## About this task
Copy out all lines from the entries below in which "Plantillas" occurs.

(Material for the task)

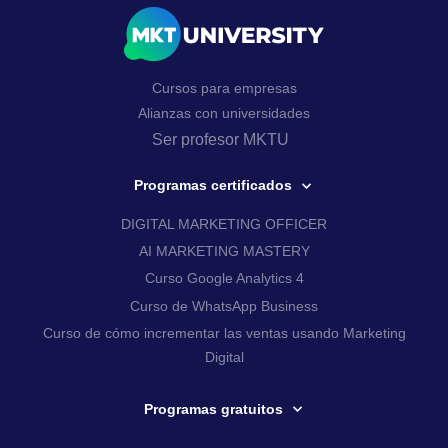
Cursos para empresas
Alianzas con universidades
Ser profesor MKTU
Programas certificados
DIGITAL MARKETING OFFICER
AI MARKETING MASTERY
Curso Google Analytics 4
Curso de WhatsApp Business
Curso de cómo incrementar las ventas usando Marketing
Digital
Programas gratuitos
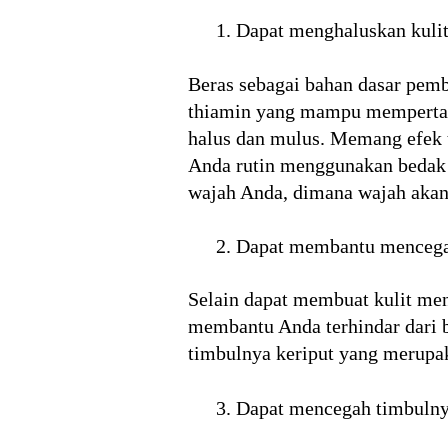
Dapat menghaluskan kuli
Beras sebagai bahan dasar pem
thiamin yang mampu mempertahan
halus dan mulus. Memang efek t
Anda rutin menggunakan bedak b
wajah Anda, dimana wajah akan t
Dapat membantu mencegah
Selain dapat membuat kulit men
membantu Anda terhindar dari b
timbulnya keriput yang merupaka
Dapat mencegah timbulny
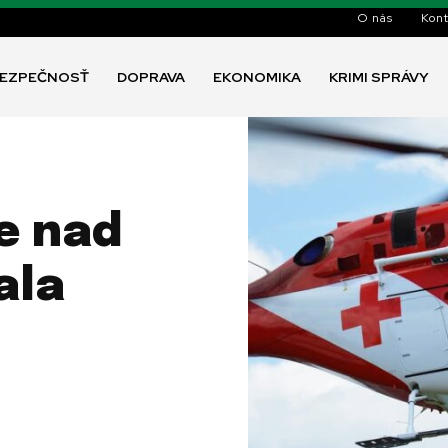
O nás
Kont
EZPEČNOSŤ
DOPRAVA
EKONOMIKA
KRIMI SPRÁVY
e nad
ala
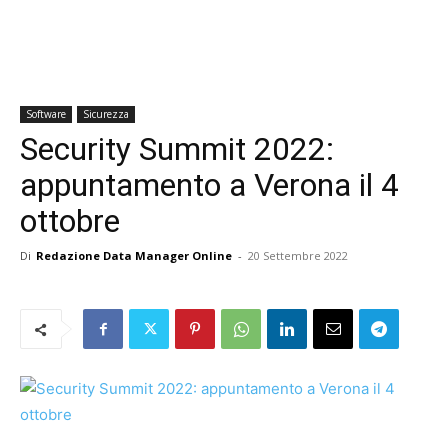
Software
Sicurezza
Security Summit 2022:
appuntamento a Verona il 4
ottobre
Di
Redazione Data Manager Online
-
20 Settembre 2022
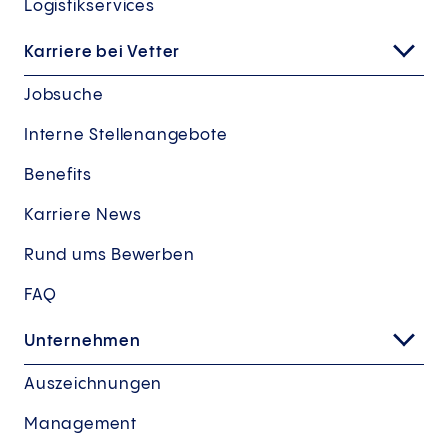
Logistikservices
Karriere bei Vetter
Jobsuche
Interne Stellenangebote
Benefits
Karriere News
Rund ums Bewerben
FAQ
Unternehmen
Auszeichnungen
Management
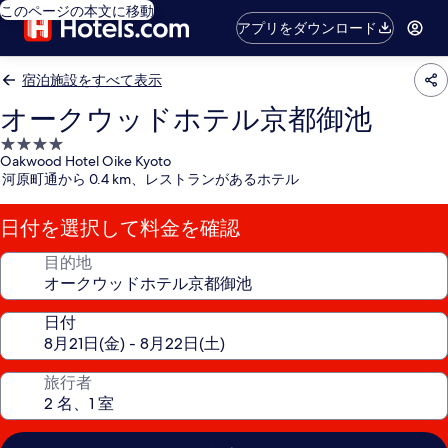
このページの本文に移動
アプリをダウンロード
宿泊施設をすべて表示
オークウッドホテル京都御池
4.0
Oakwood Hotel Oike Kyoto
つ
河原町通から 0.4 km、レストランがあるホテル
星
宿
日付を選択して料金を確認
泊
施
目的地
設
日付
旅行者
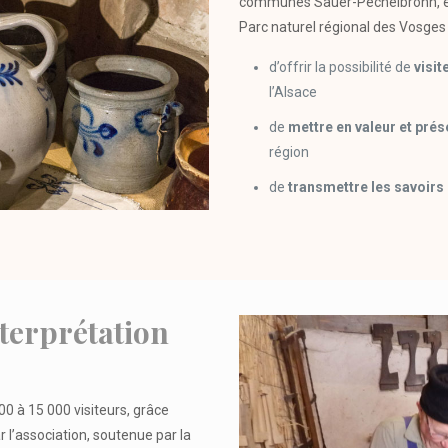
communes Sauer-Pechelbronn, épa
Parc naturel régional des Vosges
d’offrir la possibilité de
visit
l’Alsace
de
mettre en valeur et prés
région
de
transmettre les savoirs 
nterprétation
0 à 15 000 visiteurs, grâce
 l’association, soutenue par la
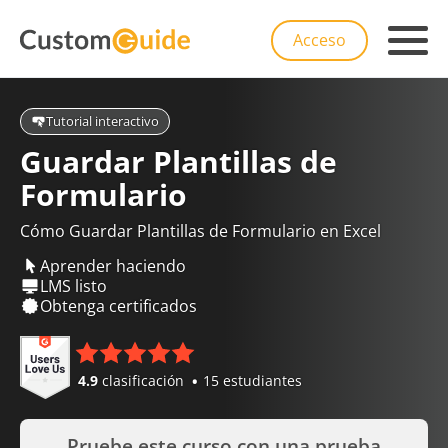
Acceso
Tutorial interactivo
Guardar Plantillas de
Formulario
Cómo Guardar Plantillas de Formulario en Excel
Aprender haciendo
LMS listo
Obtenga certificados
4.9
clasificación
15 estudiantes
Pruebe este curso con una prueba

(End Material for the task)

## Written answer
Guardar Plantillas de
Cómo Guardar Plantillas de Formulario en Excel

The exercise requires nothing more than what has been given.